Ritu Bhatia Kler, Managing Director, TID, India, shares more about her company, design solutions for the pandemic, trends, and the business opportunities out there.
Kindly tell us about your company.
Total Integrated Design (India) Pvt Ltd (TID ®) is a 25-year young global interior design firm having offices in India and partners in Singapore and Malaysia. We have covered various types of projects related to: Hotels, service apartments, spas, clubs, restaurants etc. We always study vital aspects like traffic flow and patterns, space planning, aesthetic appearance, and the pertinent social and cultural influences. We are committed to complete the job within the time frame, ensuring research done on new products in the market and visit the site on a need be basis. At TID, we do not just bring out the best in interior aesthetics. We provide everyday workable solutions because we believe that great design needs to function practically. Our success is also attributed to our total commitment to the project and the client.
Which trends in terms of technology are being adopted by interior designers in new architecture?
In homes people are using automation and can control the lighting from their phone, set automated timers on bedroom lights, and even manipulate natural light by insisting the blinds open at certain times. We hope this will be used more in hotels. Digivalet device exists for luxury properties but the use may increase now. 3D printing: It allows designers to experiment with new combinations of materials, shapes and structures that would otherwise be difficult with actual size objects that may not be instantly available. This will help in overall process and speed of mock-up checks. Software tools are being advanced to create prior visual images of the site and co-ordinate the construction process. Furniture: Modern furniture should be created to accommodate technology. Furniture should include charging portals and interactive screens. Flexibility and mobility in the furniture can be ergonomically a boon.
Does the term ‘sustainable design’ take on new connotations in the Covid-19 times?

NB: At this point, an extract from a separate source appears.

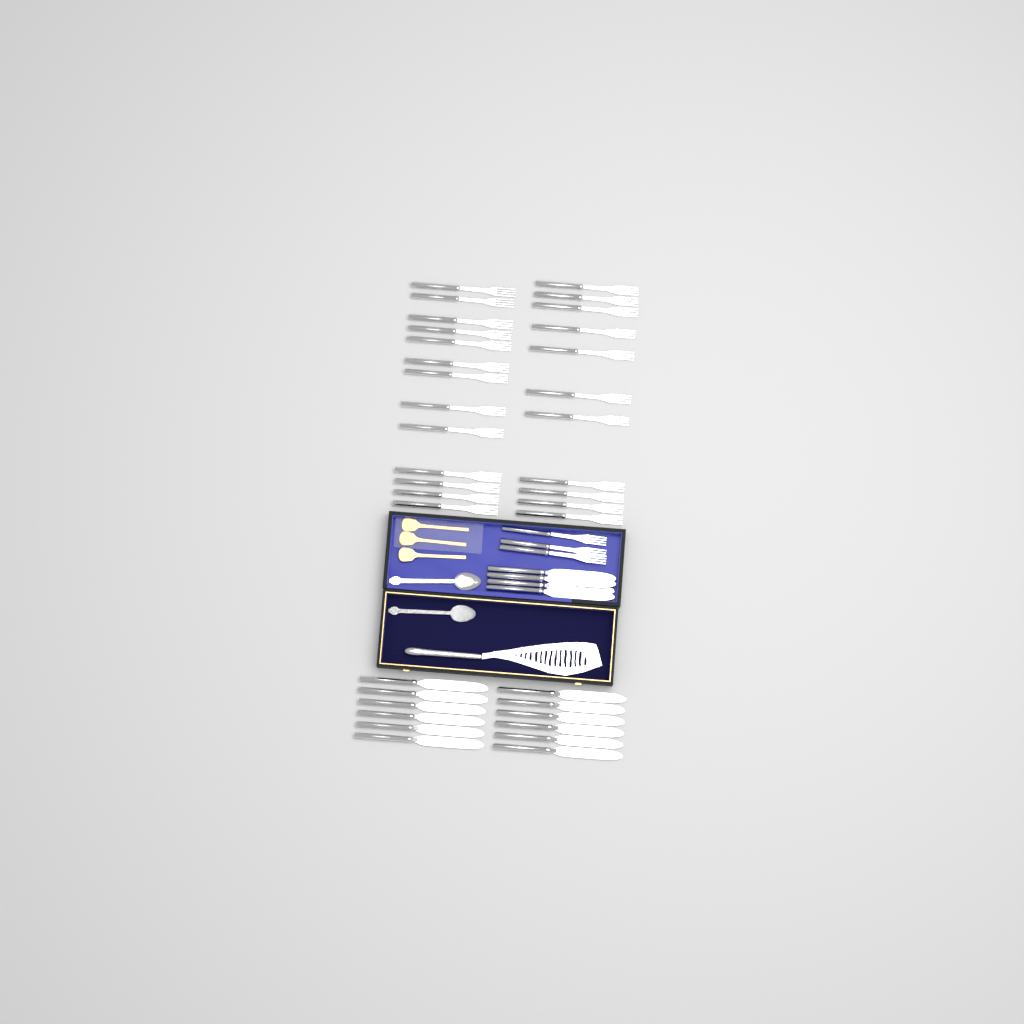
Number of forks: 27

Please elaborate
We foresee that more attention to sustainable design will be there and hotels will adapt it in a large way post the pandemic. Sustainability will help bring in healthier greener way of life, since sustainability reduces the impact of built environment on climate change. People are realising environmental issues in reaction of climate change and air pollution dropping rates in coronavirus shutdown time. The impact is being seen with real examples. The acceptance of local materials, strategies and renewable energy with new buildings can be planned better. Moreover, physical distancing will be achieved in public spaces by implementing plants and green spaces. Design will also play a role in creating a theme to create some distance between people but without necessarily having a physical space as real estate is expensive and space can’t be left empty either.

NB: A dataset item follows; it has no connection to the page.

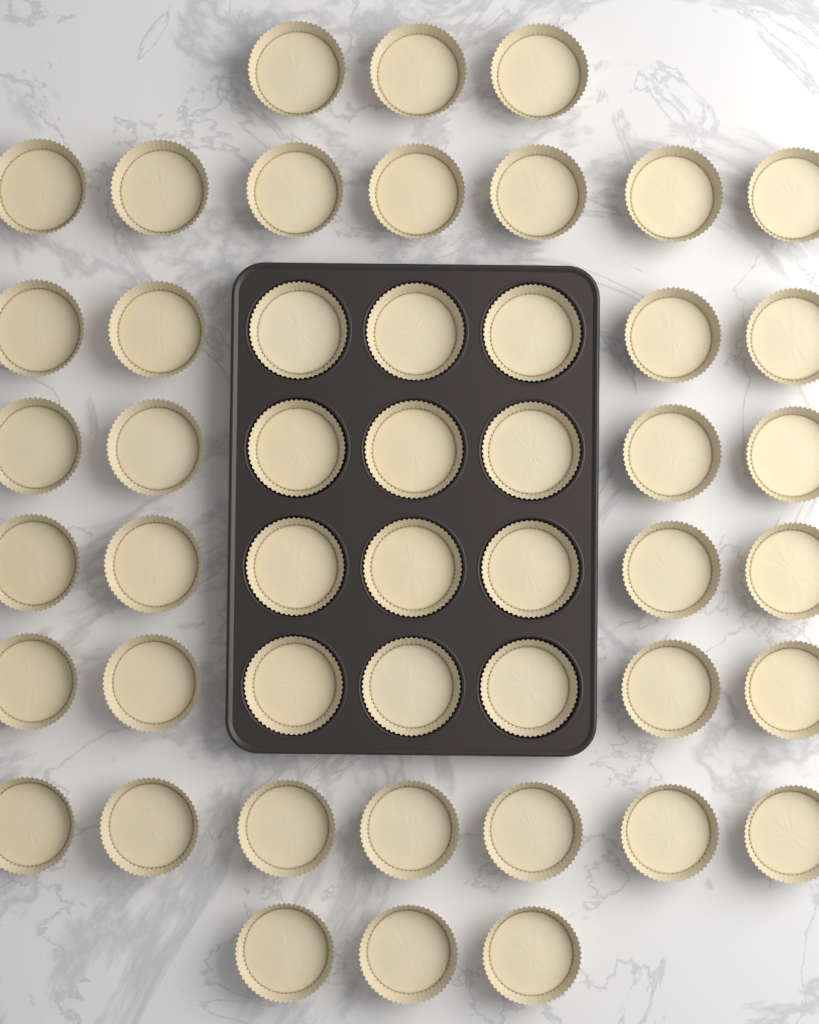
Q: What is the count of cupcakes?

How will you define trends in design globally as well as in India for hospitality establishments in terms of pandemic inspired hotels?

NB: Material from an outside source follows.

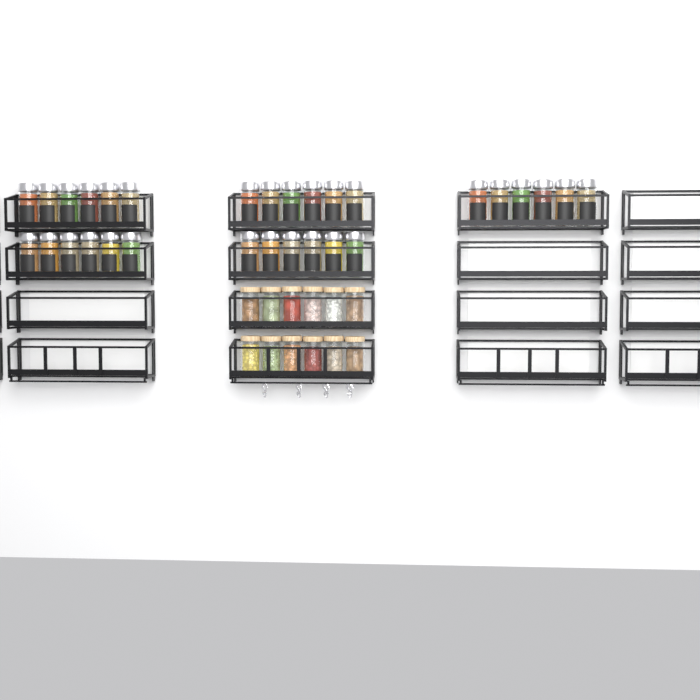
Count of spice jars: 30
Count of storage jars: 12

These are still speculations and need to be cross checked with Hotel Brands prior to implementation at a project level. These include: Hotels will be more dependent on AI Based, Technology & Virtual Content especially for check-in, check-out, and guest profile. Technology based sanitisation. Touch-free interaction. Entrance of hotels to have thermal check. Sensor based lighting control. Gesture based sanitary system. Multi-functional lobby and spaces. Passive MEP system. Air purifiers may be part of the design. More use of fabric with antimicrobial feature. Buffets may be temporarily suspended but one is yet to understand the long-term impact. Sourcing of local material and local labour where possible and subject to location of site, less of carpets / rugs more of tiles/marbles/ hard floorings and biophilic design demand would go up, more of natural light would be preferred.
Has there been a demand in redesign/restoration in terms of changes inspired due to stringent hygiene protocols because of Covid-19 in hotels?
Temporary implementation for physical distancing is being done like shifting of furniture in restaurants and encouraging room service due to temporary buffet closure. Some, like Ibis Kolkata have made meeting rooms into individual workspaces for the guest.
While companies are taking a hard look at their design and technology budgets, do you still see some opportunities in these unprecedented times?
There are opportunities though the pace may be slow. Projects that are at greenfield planning stage can start as it takes 3 to 5 years to build a hotel so in the meantime all planning, concept development and tender drawings can be done.
It is actually the ideal time for a hotel to renovate if they are shut and it can be done faster in a closed hotel than in a running hotel but the flip side is it is a large cost involved so it is purely an owners choice if they wish to take advantage of the time at moment and spend the money.
Hotels will always be required in future and as per various studies there has mostly still been a shortage in supply of rooms in our country but the current impact has been devastating to the industry so it’s a matter of survival till things get better. Tier-2 and tier-3 city, tourist spots, hillsides, religious circuits are all in need of more hotels especially in the 3- star and 4-star category. With future increase in domestic tourism, there is opportunity for hotels and resorts for the future.